Isn’t this Good News? I don’t have to earn anything. I’m getting off the scale. Measuring up is no longer my goal. My performance is now for art sake, and not for the reviews. I am free. This demand for merit is what made me not free. That cosmic calculus is what made me a slave. This Truth is taking root in me and it has changed and will continue to change my life.
Let’s get some real Good News!
Let’s keep undoing that story about hell and eternal punishment. Jesus came not to condemn the world but to save it. You can receive that salvation and inherit eternal life, or not. If you don’t want a life with God, okay–you don’t have to have it. Why the hell would God die for you so that he could reserve the right to torture you forever? That just doesn’t make sense. And demanding that it make sense undoes all the other Good News that comes with Jesus’ death and resurrection. Judgment day is coming but the verdict has already been given and the sentence has already been served. Punishment itself died with Christ. Now that is Good News! You can have it.
2 responses to “Why the hell?”
Overall, I deeply appreciate this conversation. I also like the the conclusion of your thoughts, Ben, wherein you noted “Jesus came not to condemn the world but to save it.” Yes, at the heart of everything lies Jesus! However, I cannot find myself able to ignore some of the things that he said, because I understand his words to have that extra weight (because he is God Incarnate!). I find that I need to wrestle with them and seek to understand them more deeply. I can’t pass them by though. And so here are some of my thoughts regarding the theme of this conversation.
Regarding the Soul:
Is an understanding of a soul that survives death simply an invention of Greek philosophy? I would beg to differ. Jesus infers that there is something in us that survives the death of the body (cf.
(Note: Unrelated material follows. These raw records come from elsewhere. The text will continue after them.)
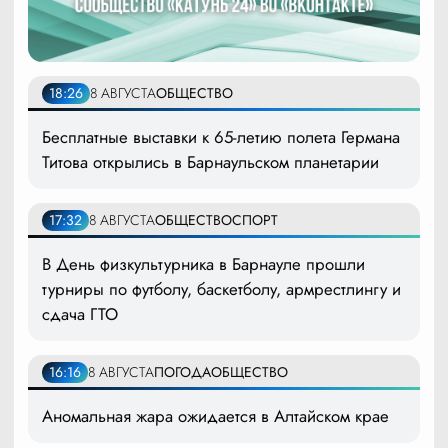
18:26
8 АВГУСТА
ОБЩЕСТВО
Бесплатные выставки к 65-летию полета Германа
Титова открылись в Барнаульском планетарии
17:32
8 АВГУСТА
ОБЩЕСТВО
СПОРТ
В День физкультурника в Барнауле прошли
турниры по футболу, баскетболу, армрестлингу и
сдача ГТО
16:16
8 АВГУСТА
ПОГОДА
ОБЩЕСТВО
Аномальная жара ожидается в Алтайском крае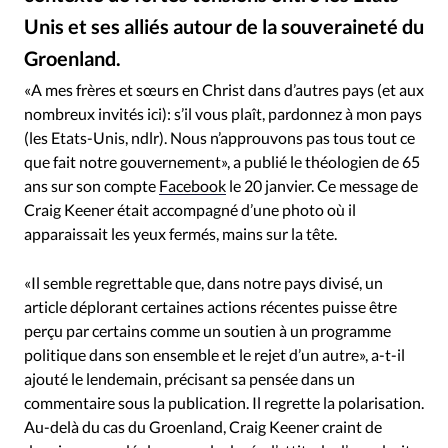
RUBRIQUES
Unis et ses alliés autour de la souveraineté du
Toute l'actualité
Bible
Culture
Economie
Groenland.
Eglises
Histoire
Laicité
Liberté religieuse
Craig Keener - Facebook
©
Mission
Monde
People
Politique
Religions
«A mes frères et sœurs en Christ dans d’autres pays (et aux
nombreux invités ici): s’il vous plaît, pardonnez à mon pays
Société
(les Etats-Unis, ndlr). Nous n’approuvons pas tous tout ce
que fait notre gouvernement», a publié le théologien de 65
ans sur son compte
Facebook
le 20 janvier. Ce message de
Craig Keener était accompagné d’une photo où il
apparaissait les yeux fermés, mains sur la tête.
«Il semble regrettable que, dans notre pays divisé, un
article déplorant certaines actions récentes puisse être
perçu par certains comme un soutien à un programme
politique dans son ensemble et le rejet d’un autre», a-t-il
ajouté le lendemain, précisant sa pensée dans un
commentaire sous la publication. Il regrette la polarisation.
Au-delà du cas du Groenland, Craig Keener craint de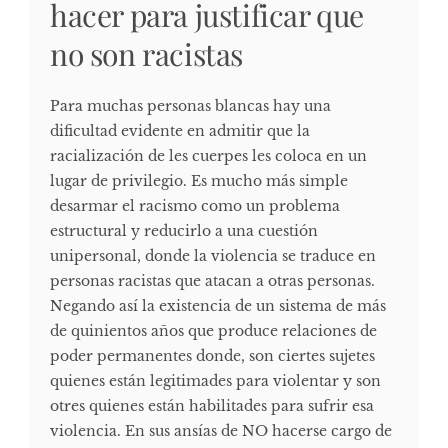
hacer para justificar que
no son racistas
Para muchas personas blancas hay una
dificultad evidente en admitir que la
racialización de les cuerpes les coloca en un
lugar de privilegio. Es mucho más simple
desarmar el racismo como un problema
estructural y reducirlo a una cuestión
unipersonal, donde la violencia se traduce en
personas racistas que atacan a otras personas.
Negando así la existencia de un sistema de más
de quinientos años que produce relaciones de
poder permanentes donde, son ciertes sujetes
quienes están legitimades para violentar y son
otres quienes están habilitades para sufrir esa
violencia. En sus ansías de NO hacerse cargo de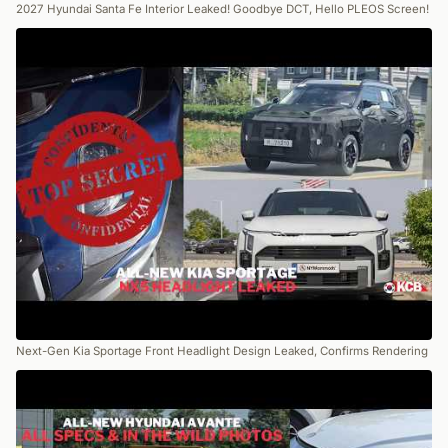
2027 Hyundai Santa Fe Interior Leaked! Goodbye DCT, Hello PLEOS Screen!
Next-Gen Kia Sportage Front Headlight Design Leaked, Confirms Rendering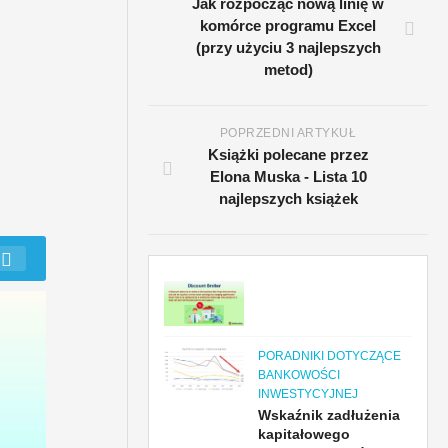
Jak rozpocząć nową linię w
komórce programu Excel
(przy użyciu 3 najlepszych
metod)
POPRZEDNI ARTYKUŁ
Książki polecane przez
Elona Muska - Lista 10
najlepszych książek
PORADNIKI DOTYCZĄCE
BANKOWOŚCI
INWESTYCYJNEJ
Wskaźnik zadłużenia
kapitałowego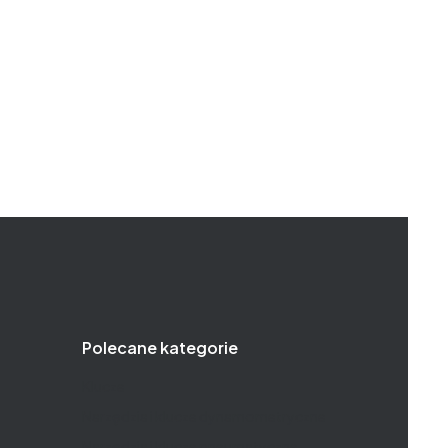
Polecane kategorie
Klucze
Narzędzia i klucze dynamometryczne
Narzędzia i klucze pneumatyczne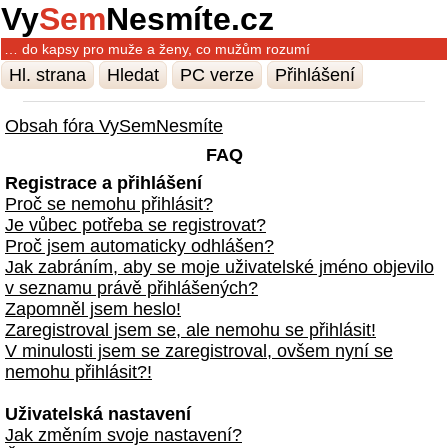
Vy
Sem
Nesmíte.cz
… do kapsy pro muže a ženy, co mužům rozumí
Hl. strana
Hledat
PC verze
Přihlášení
Obsah fóra VySemNesmíte
FAQ
Registrace a přihlášení
Proč se nemohu přihlásit?
Je vůbec potřeba se registrovat?
Proč jsem automaticky odhlášen?
Jak zabráním, aby se moje uživatelské jméno objevilo
v seznamu právě přihlášených?
Zapomněl jsem heslo!
Zaregistroval jsem se, ale nemohu se přihlásit!
V minulosti jsem se zaregistroval, ovšem nyní se
nemohu přihlásit?!
Uživatelská nastavení
Jak změním svoje nastavení?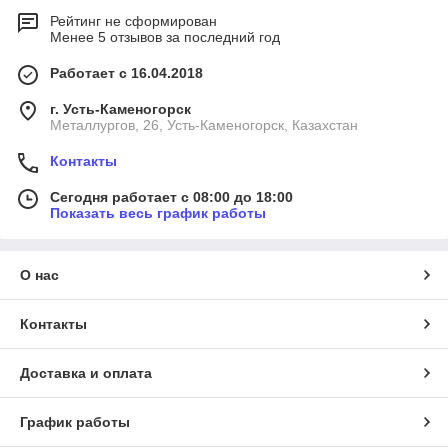
Рейтинг не сформирован
Менее 5 отзывов за последний год
Работает с 16.04.2018
г. Усть-Каменогорск
Металлургов, 26, Усть-Каменогорск, Казахстан
Контакты
Сегодня работает с 08:00 до 18:00
Показать весь график работы
О нас
Контакты
Доставка и оплата
График работы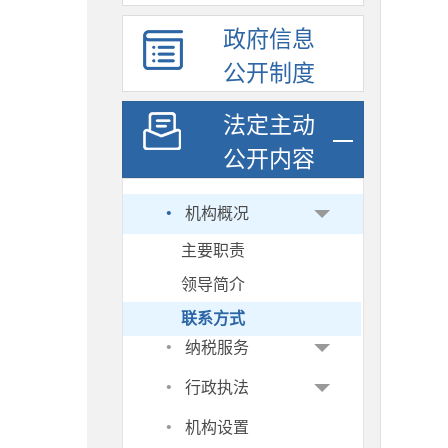
政府信息
公开制度
法定主动
公开内容
·
机构概况
主要职责
领导简介
联系方式
·
纳税服务
·
行政执法
·
机构设置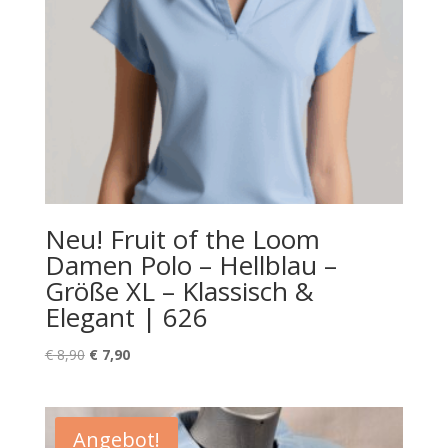
Neu! Fruit of the Loom
Damen Polo – Hellblau –
Größe XL – Klassisch &
Elegant | 626
Ursprünglicher
Aktueller
€
8,90
€
7,90
Preis
Preis
war:
ist:
€ 8,90
€ 7,90.
Angebot!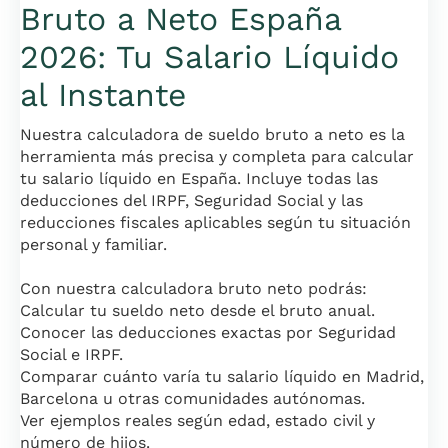
Bruto a Neto España
2026: Tu Salario Líquido
al Instante
Nuestra calculadora de sueldo bruto a neto es la
herramienta más precisa y completa para calcular
tu salario líquido en España. Incluye todas las
deducciones del IRPF, Seguridad Social y las
reducciones fiscales aplicables según tu situación
personal y familiar.
Con nuestra calculadora bruto neto podrás:
Calcular tu sueldo neto desde el bruto anual.
Conocer las deducciones exactas por Seguridad
Social e IRPF.
Comparar cuánto varía tu salario líquido en Madrid,
Barcelona u otras comunidades autónomas.
Ver ejemplos reales según edad, estado civil y
número de hijos.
Lk. 12:5; Jesus doesn’t call it an immortal soul, but he does say that there is something of us, which is personal, that survives and he calls it “you”.) Secondly, just looking at the entirety of the Bible, we see a growing understanding within Scripture regarding exactly what happens after death (does one simply cease to exist, as some OT texts suggest [cf. Ecclesiastes 9:5], or does something of us continue on after death, as the NT suggests [cf. Acts 7:59]. Also, something of interest to note is that extra-biblical texts from the inter-testamental period show a shift in the Jewish peoples’ understanding of the afterlife which implies an understanding of the soul continuing on after death; cf. 2Macc.12:38-46.).
Furthermore, regarding “hell” I know that many people are averse to the idea of it (probably because a very specific understanding of hell has been shoved down peoples throats). But I cannot ignore the number of references to it – even by Jesus himself! The question seems though as if it would perhaps be better put: exactly what is this hell? My concern with saying no-one will go to hell is not that I want people to go there. Rather, I think that if we say God will not allow people to choose hell we have effectively let go of free will. Another way of putting this would be to say God “loves” people so much, that he will force them to go to heaven. But if this is the case we may have to let go of the truth “God is love” (1Jn. 4:8), because love can never force itself upon a person (cf. 1. Cor. 13:4-8). It lets the other – the beloved – choose to love in return. Otherwise their love is no true love; it is a farce, since its origin is not within their own heart. In short, my concern here is that we could develop a form of predestination that is simply an opposite of that found in Calvinists’ double predestination.
But this still does not explain what hell could be. Is it a place of fire, brimstone, various forms of torture that are equal to and match a persons proclivity to a certain set of sins, such as Dante envisioned? Probably not. The Bible certainly does use imagery such as “fire” (Mt. 5:22) when it describes hell. However, I would posit that such imagery is meant to portray a sense of the intense suffering that is endured in hell. But what is hell? Perhaps it would be better to view it as a state of being than a place. I would suggest that since God permits us to choose for or against life in and with God, to choose against God – to choose against life and the source of all being and joy – is itself hell. One chooses separation from God and that existence in separation is itself one’s hell in eternity.
Also, as a final note, I would note that I believe that Rob Bell is generally right in saying that (as you paraphrased him): “salvation can come to people through Jesus even if Jesus is not named as their Savior explicitly.” I would give that some more theological nuance, but I essentially agree.
Thanks for the excellent counterpoint, Eric. The dialogue continues.